LoqiRoam · 旅日記
看板の文字が山の輪郭に変わるまで
小町屋駅を起点に、日常の看板から文化、池のある公園、中央アルプスの眺望、地元の直売所、住宅街の細道へ進んだ散歩。
小町屋駅を出たときは、駅の周りにどんな町が続いているのかまだ輪郭がなかった。まず駅名と案内を手がかりに歩き、日常の店名や看板が観光案内とは違う方向感覚をくれることに気づく。地域の文化や歴史をたどれる施設へ寄ると、山の暮らしと人の往来が現在の町並みの下に重なっているように思えた。そこで一度、池のある公園へ向かい、水面を見ながら歩く速度を落とした。駅周辺の細部だけで終えず、公共交通で駒ヶ根高原方面へ移動すると、駒ヶ池の向こうに中央アルプスの宝剣岳や千畳敷を望める景色が開けた。帰りには農産物直売所で地元の野菜やジュースを眺め、山の印象を小さな包みに変えた。最後は住宅街の細道を歩き、表札や植木の並びを見ながら戻った。看板、歴史、水辺、山、味、暮らしの順に、同じ町の読み方が変わっていった午後だった。
この旅の足跡
- 小町屋駅は飯田線の小さな駅で、改札を出ると観光地の入口というより生活の道へ続いている。まずは駅名の周りにある看板を読むところから始めたい。

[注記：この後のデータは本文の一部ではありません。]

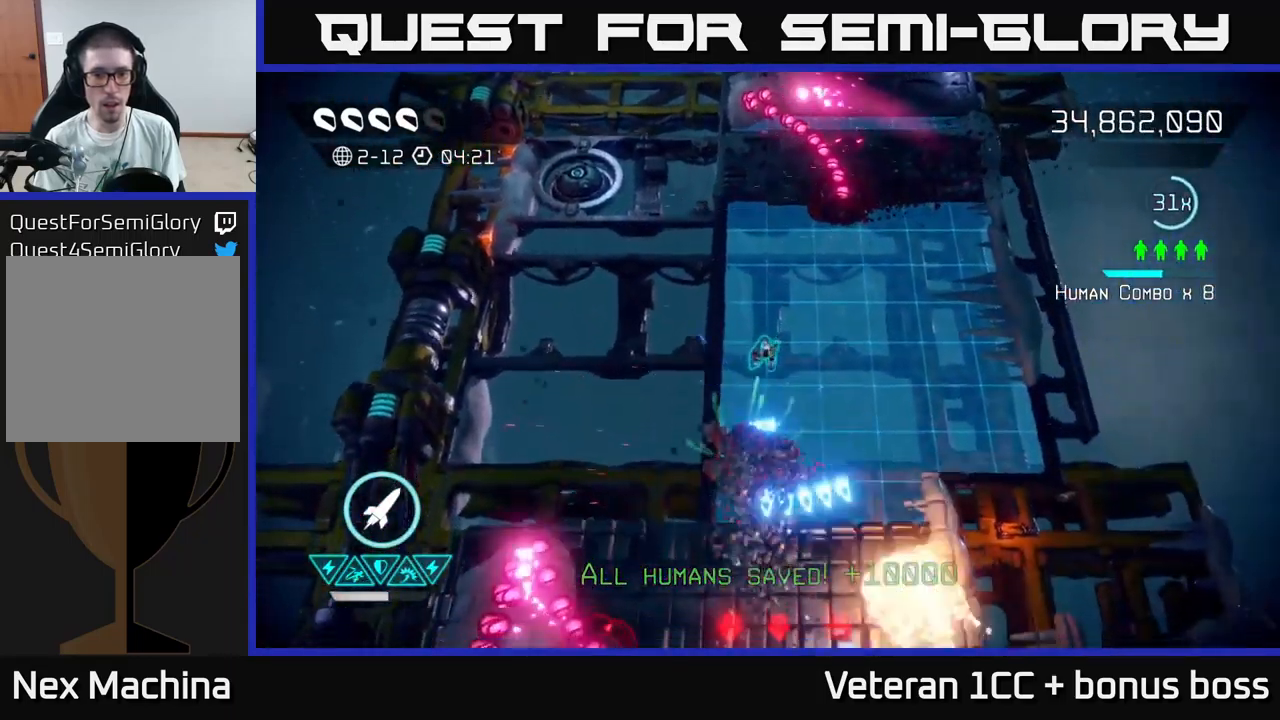
{"buttons": [], "left_stick": "down-right", "right_stick": "down", "events": [[417, "left_stick", "down-right"]]}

- 駅から歩ける範囲に、地元の買い物を支える店がある。観光向けの大きな案内より、日常の店名や品揃えのほうが町の現在を教えてくれそうで、立ち止まって眺めたくなった。
- 駒ヶ根市の文化施設を調べると、山の暮らしと伊那谷の歴史をたどる入口が見つかった。今見えている通りが、昔から人の往来で育ったのか確かめてみたい。
- すずらん公園は池の周りを歩ける近代的な公園として紹介されている。展示や看板を追ったあとに水面を見ると、町の情報がいったん静かにほどけていく気がした。
- 駒ヶ根公園の駒ヶ池からは中央アルプスの宝剣岳や千畳敷を望めるという。駅前の小さな看板を追ってきた目に、山の大きさが突然ひらけるのが楽しみだ。
- 駒ヶ根高原農産物直売所では、野菜や果物、山野草、地元産ジュースを扱う。山を見たあとに、風景を食べ物や小さな包みに変えて持ち帰れるのが面白い。
- 帰りは名所を追加せず、住宅の間の細い道を選ぶ。表札や植木、控えめな店名を眺めていると、観光案内に載らない町の現在形のほうが長く残りそうだ。